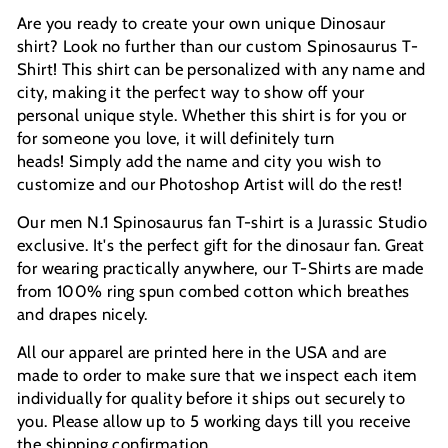
Are you ready to create your own unique Dinosaur
shirt? Look no further than our custom Spinosaurus T-
Shirt! This shirt can be personalized with any name and
city, making it the perfect way to show off your
personal unique style.
Whether this shirt is for you or
for someone you love, it will definitely turn
heads!
Simply add the name and city you wish to
customize and our Photoshop Artist will do the rest!
Our men N.1 Spinosaurus fan T-shirt is a Jurassic Studio
exclusive. It's the perfect gift for the dinosaur fan. Great
for wearing practically anywhere, our T-Shirts are made
from 100% ring spun combed cotton which breathes
and drapes nicely.
All our apparel are printed here in the USA and are
made to order to make sure that we inspect each item
individually for quality before it ships out securely to
you. Please allow up to 5 working days till you receive
the shipping confirmation.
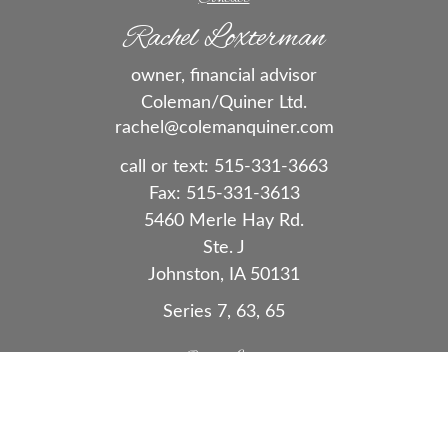
Rachel Loxterman
owner, financial advisor
Coleman/Quiner Ltd.
rachel@colemanquiner.com
call or text:
515-331-3663
Fax:
515-331-3613
5460 Merle Hay Rd.
Ste. J
Johnston,
IA
50131
Series 7, 63, 65
Quick Links
Retirement
Investment
Estate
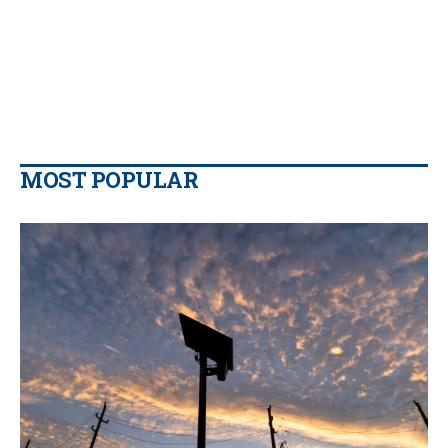
MOST POPULAR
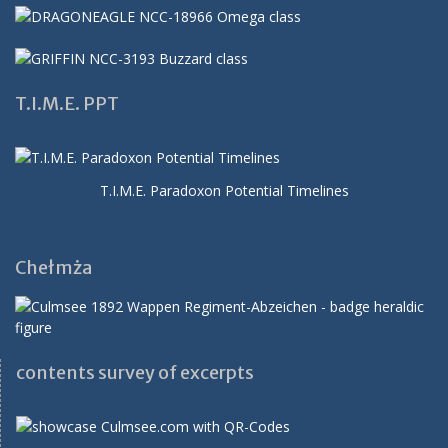
T.I.M.E. PPT
T.I.M.E. Paradoxon Potential Timelines
Chełmża
contents survey of excerpts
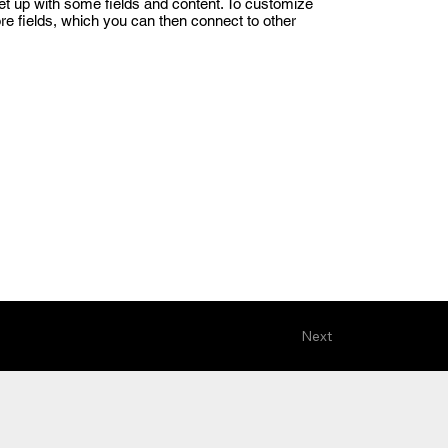
set up with some fields and content. To customize
ore fields, which you can then connect to other
Next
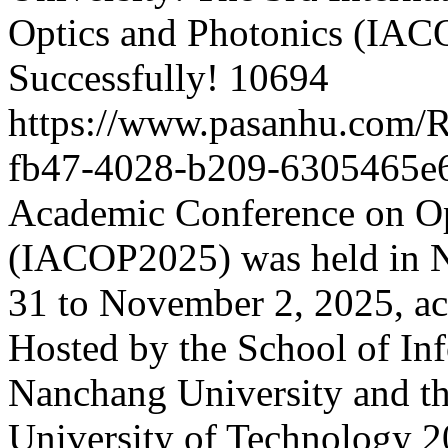
Optics and Photonics (IA
Successfully!
10694
https://www.pasanhu.com/
fb47-4028-b209-6305465e
Academic Conference on Op
(IACOP2025) was held in 
31 to November 2, 2025, ac
Hosted by the School of In
Nanchang University and th
University of Technology
2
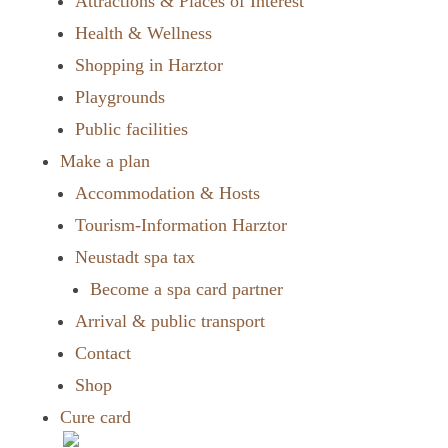
Attractions & Places of Interest
Health & Wellness
Shopping in Harztor
Playgrounds
Public facilities
Make a plan
Accommodation & Hosts
Tourism-Information Harztor
Neustadt spa tax
Become a spa card partner
Arrival & public transport
Contact
Shop
Cure card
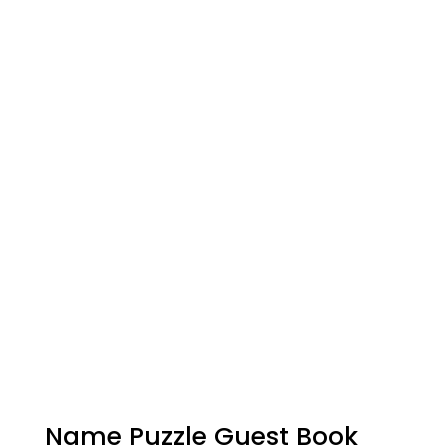
Name Puzzle Guest Book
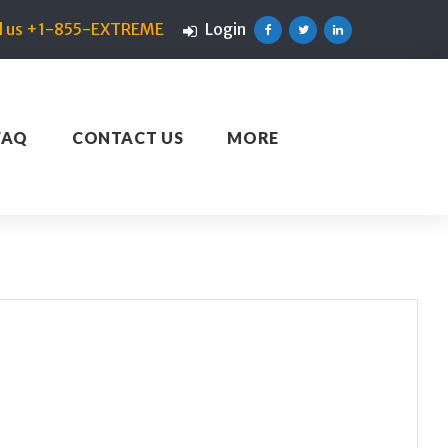
ll us +1-855-EXTREME
Login
Facebook
Twitter
Linkedin
FAQ
CONTACT US
MORE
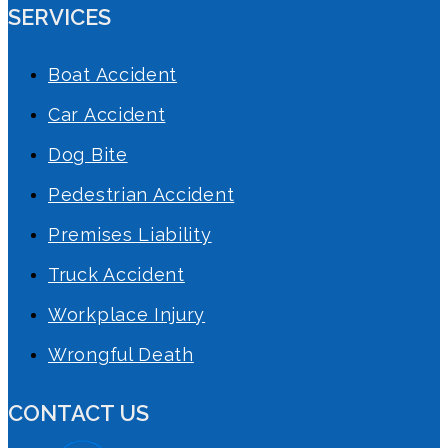
SERVICES
Boat Accident
Car Accident
Dog Bite
Pedestrian Accident
Premises Liability
Truck Accident
Workplace Injury
Wrongful Death
CONTACT US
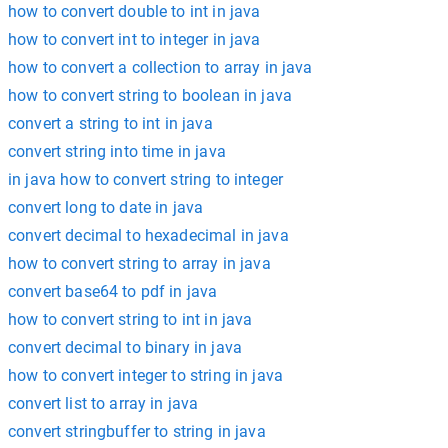
how to convert double to int in java
how to convert int to integer in java
how to convert a collection to array in java
how to convert string to boolean in java
convert a string to int in java
convert string into time in java
in java how to convert string to integer
convert long to date in java
convert decimal to hexadecimal in java
how to convert string to array in java
convert base64 to pdf in java
how to convert string to int in java
convert decimal to binary in java
how to convert integer to string in java
convert list to array in java
convert stringbuffer to string in java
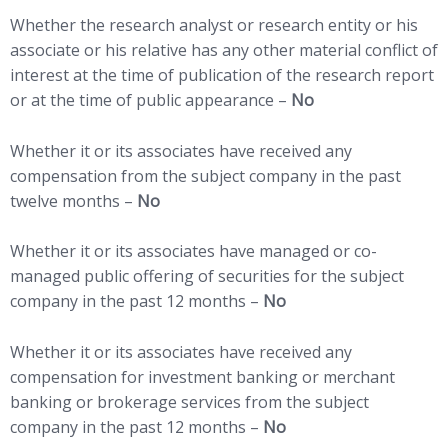
Whether the research analyst or research entity or his
associate or his relative has any other material conflict of
interest at the time of publication of the research report
or at the time of public appearance –
No
Whether it or its associates have received any
compensation from the subject company in the past
twelve months –
No
Whether it or its associates have managed or co-
managed public offering of securities for the subject
company in the past 12 months –
No
Whether it or its associates have received any
compensation for investment banking or merchant
banking or brokerage services from the subject
company in the past 12 months –
No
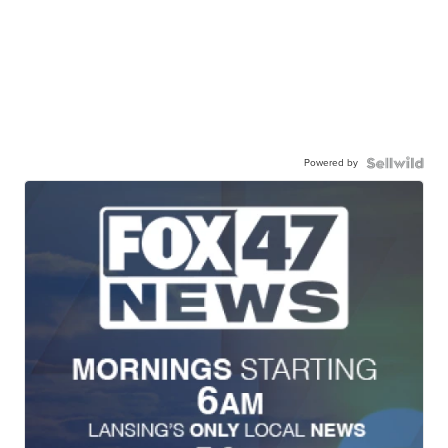
Powered by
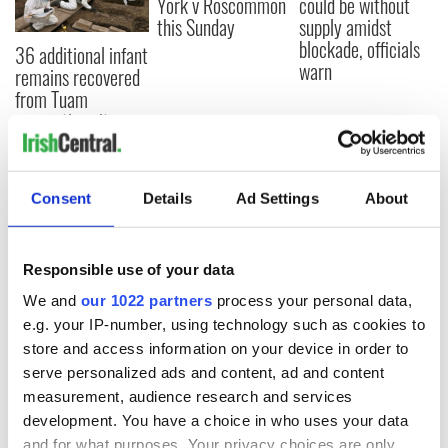
York v Roscommon
could be without
this Sunday
supply amidst
blockade, officials
36 additional infant
warn
remains recovered
from Tuam
excavation site
Consent
Details
Ad Settings
About
COMMENTS
Responsible use of your data
We and
our 1022 partners
process your personal data,
e.g. your IP-number, using technology such as cookies to
store and access information on your device in order to
serve personalized ads and content, ad and content
measurement, audience research and services
development. You have a choice in who uses your data
and for what purposes. Your privacy choices are only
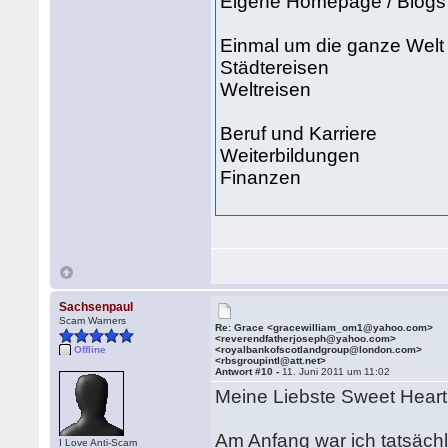
Eigene Homepage / Blogs
Einmal um die ganze Welt
Städtereisen
Weltreisen
Beruf und Karriere
Weiterbildungen
Finanzen
Sachsenpaul
Scam Warners
Re: Grace <gracewilliam_om1@yahoo.com>
<reverendfatherjoseph@yahoo.com>
Offline
<royalbankofscotlandgroup@london.com>
<rbsgroupintl@att.net>
Antwort #10 -
11. Juni 2011 um 11:02
Meine Liebste Sweet Hear
Am Anfang war ich tatsächl
I Love Anti-Scam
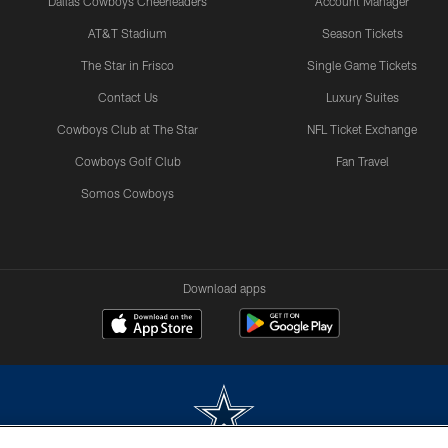
Dallas Cowboys Cheerleaders
Account Manager
AT&T Stadium
Season Tickets
The Star in Frisco
Single Game Tickets
Contact Us
Luxury Suites
Cowboys Club at The Star
NFL Ticket Exchange
Cowboys Golf Club
Fan Travel
Somos Cowboys
Download apps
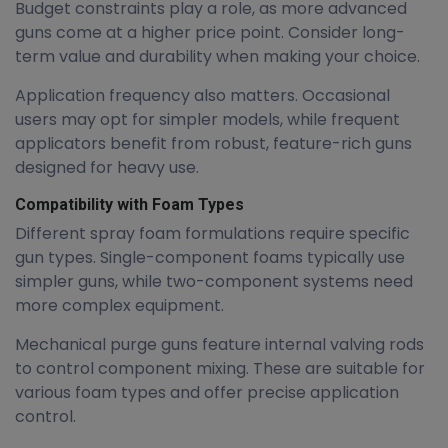
Budget constraints play a role, as more advanced
guns come at a higher price point. Consider long-
term value and durability when making your choice.
Application frequency also matters. Occasional
users may opt for simpler models, while frequent
applicators benefit from robust, feature-rich guns
designed for heavy use.
Compatibility with Foam Types
Different spray foam formulations require specific
gun types. Single-component foams typically use
simpler guns, while two-component systems need
more complex equipment.
Mechanical purge guns feature internal valving rods
to control component mixing. These are suitable for
various foam types and offer precise application
control.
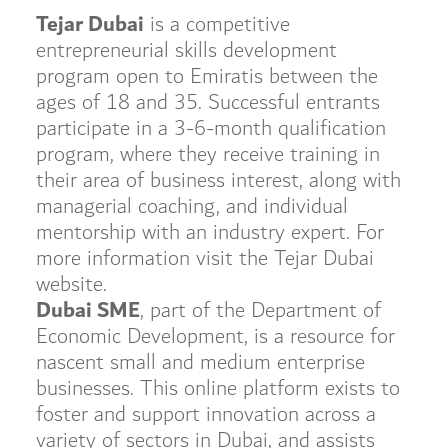
Tejar Dubai
is a competitive
entrepreneurial skills development
program open to Emiratis between the
ages of 18 and 35. Successful entrants
participate in a 3-6-month qualification
program, where they receive training in
their area of business interest, along with
managerial coaching, and individual
mentorship with an industry expert. For
more information visit the Tejar Dubai
website.
Dubai SME
, part of the Department of
Economic Development, is a resource for
nascent small and medium enterprise
businesses. This online platform exists to
foster and support innovation across a
variety of sectors in Dubai, and assists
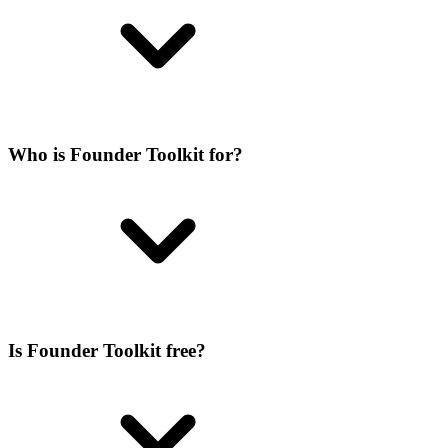
Who is Founder Toolkit for?
Is Founder Toolkit free?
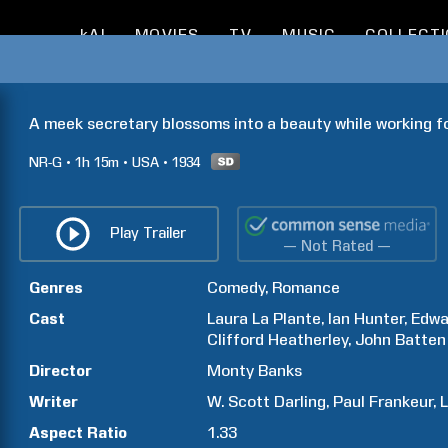
kAI
MOVIES
TV
MUSIC
COLLECT
A meek secretary blossoms into a beauty while working f
NR-G
1h
15m
USA
1934
Play Trailer
— Not Rated —
Genres
Comedy
Romance
Cast
Laura
La Plante
Ian
Hunter
Edwa
Clifford
Heatherley
John
Batten
Director
Monty
Banks
Writer
W. Scott
Darling
Paul
Frankeur
L
Aspect Ratio
1.33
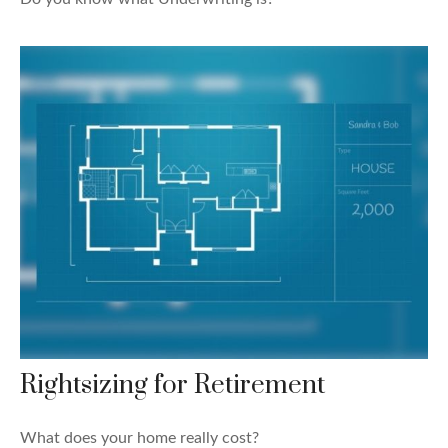
Rightsizing for Retirement
What does your home really cost?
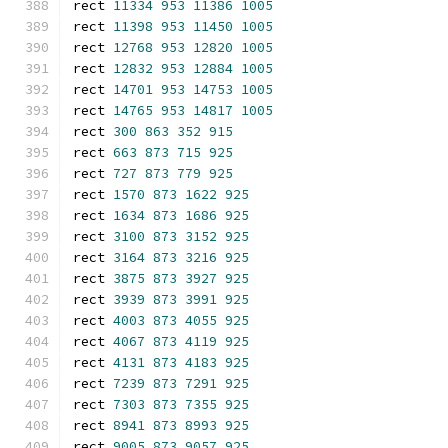
rect 
11334
953
11386
1005
rect 
11398
953
11450
1005
rect 
12768
953
12820
1005
rect 
12832
953
12884
1005
rect 
14701
953
14753
1005
rect 
14765
953
14817
1005
rect 
300
863
352
915
rect 
663
873
715
925
rect 
727
873
779
925
rect 
1570
873
1622
925
rect 
1634
873
1686
925
rect 
3100
873
3152
925
rect 
3164
873
3216
925
rect 
3875
873
3927
925
rect 
3939
873
3991
925
rect 
4003
873
4055
925
rect 
4067
873
4119
925
rect 
4131
873
4183
925
rect 
7239
873
7291
925
rect 
7303
873
7355
925
rect 
8941
873
8993
925
rect 
9005
873
9057
925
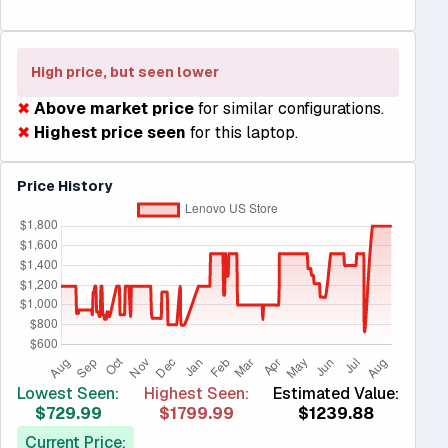
High price, but seen lower
✖
Above market price
for similar configurations.
✖
Highest price seen
for this laptop.
Price History
Lowest Seen:
Highest Seen:
Estimated Value:
$729.99
$1799.99
$1239.88
Current Price:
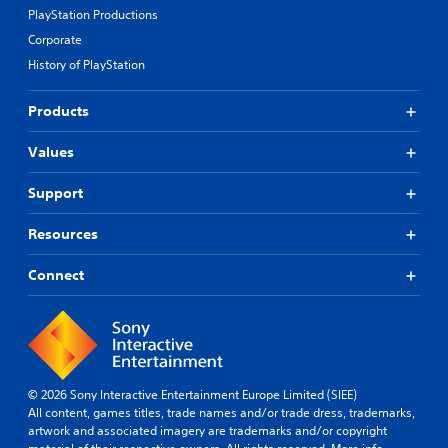
PlayStation Productions
Corporate
History of PlayStation
Products
Values
Support
Resources
Connect
© 2026 Sony Interactive Entertainment Europe Limited (SIEE)
All content, games titles, trade names and/or trade dress, trademarks,
artwork and associated imagery are trademarks and/or copyright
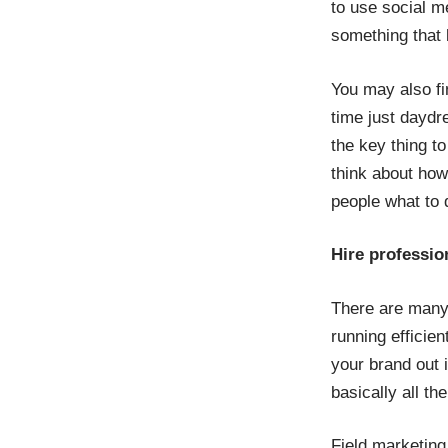
to use social me
something that 
You may also f
time just daydr
the key thing t
think about how 
people what to d
Hire professio
There are many 
running efficie
your brand out i
basically all t
Field marketing 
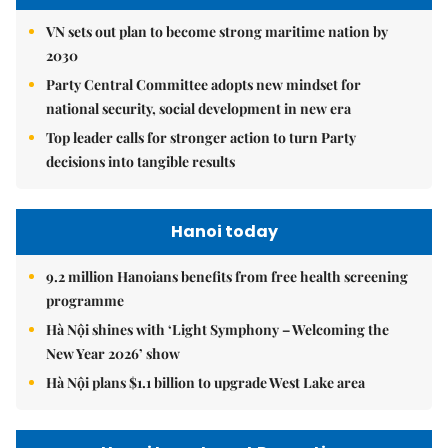
VN sets out plan to become strong maritime nation by
2030
Party Central Committee adopts new mindset for
national security, social development in new era
Top leader calls for stronger action to turn Party
decisions into tangible results
Hanoi today
9.2 million Hanoians benefits from free health screening
programme
Hà Nội shines with ‘Light Symphony – Welcoming the
New Year 2026’ show
Hà Nội plans $1.1 billion to upgrade West Lake area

- **Your instructions**
Write out every line of text from the data above word for word. Leave out the pictures.

- **Your response**
Are you ready to create your own unique Dinosaur
shirt? Look no further than our custom Spinosaurus T-
Shirt! This shirt can be personalized with any name and
city, making it the perfect way to show off your
personal unique style.
Whether this shirt is for you or
for someone you love, it will definitely turn
heads!
Simply add the name and city you wish to
customize and our Photoshop Artist will do the rest!
Our men N.1 Spinosaurus fan T-shirt is a Jurassic Studio
exclusive. It's the perfect gift for the dinosaur fan. Great
for wearing practically anywhere, our T-Shirts are made
from 100% ring spun combed cotton which breathes
and drapes nicely.
All our apparel are printed here in the USA and are
made to order to make sure that we inspect each item
individually for quality before it ships out securely to
you. Please allow up to 5 working days till you receive
the shipping confirmation.
Rachel Loxterman
owner, financial advisor
Coleman/Quiner Ltd.
rachel@colemanquiner.com
call or text:
515-331-3663
Fax:
515-331-3613
5460 Merle Hay Rd.
Ste. J
Johnston,
IA
50131
Series 7, 63, 65
Quick Links
Retirement
Investment
Estate
MOST POPULAR
T.I.M.E. PPT
T.I.M.E. Paradoxon Potential Timelines
Chełmża
contents survey of excerpts
set up with some fields and content. To customize
ore fields, which you can then connect to other
Next
Optics and Photonics (IA
Successfully!
10694
https://www.pasanhu.com/
fb47-4028-b209-6305465e
Academic Conference on Op
(IACOP2025) was held in 
31 to November 2, 2025, ac
Hosted by the School of In
Nanchang University and th
University of Technology
2
Attractions & Places of Interest
Health & Wellness
Shopping in Harztor
Playgrounds
Public facilities
Make a plan
Accommodation & Hosts
Tourism-Information Harztor
Neustadt spa tax
Become a spa card partner
Arrival & public transport
Contact
Shop
Cure card
Name Puzzle Guest Book
ll us +1-855-EXTREME
Login
Facebook
Twitter
Linkedin
FAQ
CONTACT US
MORE
SERVICES
Boat Accident
Car Accident
Dog Bite
Pedestrian Accident
Premises Liability
Truck Accident
Workplace Injury
Wrongful Death
CONTACT US
how to convert double to int in java
how to convert int to integer in java
how to convert a collection to array in java
how to convert string to boolean in java
convert a string to int in java
convert string into time in java
in java how to convert string to integer
convert long to date in java
convert decimal to hexadecimal in java
how to convert string to array in java
convert base64 to pdf in java
how to convert string to int in java
convert decimal to binary in java
how to convert integer to string in java
convert list to array in java
convert stringbuffer to string in java
Whether the research analyst or research entity or his
associate or his relative has any other material conflict of
interest at the time of publication of the research report
or at the time of public appearance –
No
Whether it or its associates have received any
compensation from the subject company in the past
twelve months –
No
Whether it or its associates have managed or co-
managed public offering of securities for the subject
company in the past 12 months –
No
Whether it or its associates have received any
compensation for investment banking or merchant
banking or brokerage services from the subject
company in the past 12 months –
No
Powered by
York v Roscommon
could be without
this Sunday
supply amidst
blockade, officials
36 additional infant
warn
remains recovered
from Tuam
excavation site
Consent
Details
Ad Settings
About
COMMENTS
Responsible use of your data
We and
our 1022 partners
process your personal data,
e.g. your IP-number, using technology such as cookies to
store and access information on your device in order to
serve personalized ads and content, ad and content
measurement, audience research and services
development. You have a choice in who uses your data
and for what purposes. Your privacy choices are only
Eigene Homepage / Blogs
Einmal um die ganze Welt
Städtereisen
Weltreisen
Beruf und Karriere
Weiterbildungen
Finanzen
Sachsenpaul
Scam Warners
Re: Grace <gracewilliam_om1@yahoo.com>
<reverendfatherjoseph@yahoo.com>
Offline
<royalbankofscotlandgroup@london.com>
<rbsgroupintl@att.net>
Antwort #10 -
11. Juni 2011 um 11:02
Meine Liebste Sweet Hear
Am Anfang war ich tatsächl
I Love Anti-Scam
Dallas Cowboys Cheerleaders
Account Manager
AT&T Stadium
Season Tickets
The Star in Frisco
Single Game Tickets
Contact Us
Luxury Suites
Cowboys Club at The Star
NFL Ticket Exchange
Cowboys Golf Club
Fan Travel
Somos Cowboys
Download apps
Budget constraints play a role, as more advanced
guns come at a higher price point. Consider long-
term value and durability when making your choice.
Application frequency also matters. Occasional
users may opt for simpler models, while frequent
applicators benefit from robust, feature-rich guns
designed for heavy use.
Compatibility with Foam Types
Different spray foam formulations require specific
gun types. Single-component foams typically use
simpler guns, while two-component systems need
more complex equipment.
Mechanical purge guns feature internal valving rods
to control component mixing. These are suitable for
various foam types and offer precise application
control.
Tejar Dubai
is a competitive
entrepreneurial skills development
program open to Emiratis between the
ages of 18 and 35. Successful entrants
participate in a 3-6-month qualification
program, where they receive training in
their area of business interest, along with
managerial coaching, and individual
mentorship with an industry expert. For
more information visit the Tejar Dubai
website.
Dubai SME
, part of the Department of
Economic Development, is a resource for
nascent small and medium enterprise
businesses. This online platform exists to
foster and support innovation across a
variety of sectors in Dubai, and assists
Who is Founder Toolkit for?
Is Founder Toolkit free?
kAI
MOVIES
TV
MUSIC
COLLECT
A meek secretary blossoms into a beauty while working f
NR-G
1h
15m
USA
1934
Play Trailer
— Not Rated —
Genres
Comedy
Romance
Cast
Laura
La Plante
Ian
Hunter
Edwa
Clifford
Heatherley
John
Batten
Director
Monty
Banks
Writer
W. Scott
Darling
Paul
Frankeur
L
Aspect Ratio
1.33
Rightsizing for Retirement
What does your home really cost?
rect 
11334
953
11386
1005
rect 
11398
953
11450
1005
rect 
12768
953
12820
1005
rect 
12832
953
12884
1005
rect 
14701
953
14753
1005
rect 
14765
953
14817
1005
rect 
300
863
352
915
rect 
663
873
715
925
rect 
727
873
779
925
rect 
1570
873
1622
925
rect 
1634
873
1686
925
rect 
3100
873
3152
925
rect 
3164
873
3216
925
rect 
3875
873
3927
925
rect 
3939
873
3991
925
rect 
4003
873
4055
925
rect 
4067
873
4119
925
rect 
4131
873
4183
925
rect 
7239
873
7291
925
rect 
7303
873
7355
925
rect 
8941
873
8993
925
rect 
9005
873
9057
925
High price, but seen lower
✖
Above market price
for similar configurations.
✖
Highest price seen
for this laptop.
Price History
Lowest Seen:
Highest Seen:
Estimated Value:
$729.99
$1799.99
$1239.88
Current Price:
PlayStation Productions
Corporate
History of PlayStation
Products
Values
Support
Resources
Connect
© 2026 Sony Interactive Entertainment Europe Limited (SIEE)
All content, games titles, trade names and/or trade dress, trademarks,
artwork and associated imagery are trademarks and/or copyright
to use social me
something that 
You may also f
time just daydr
the key thing t
think about how 
people what to d
Hire professio
There are many 
running efficie
your brand out i
basically all t
Field marketing 
VN sets out plan to become strong maritime nation by
2030
Party Central Committee adopts new mindset for
national security, social development in new era
Top leader calls for stronger action to turn Party
decisions into tangible results
Hanoi today
9.2 million Hanoians benefits from free health screening
programme
Hà Nội shines with ‘Light Symphony – Welcoming the
New Year 2026’ show
Hà Nội plans $1.1 billion to upgrade West Lake area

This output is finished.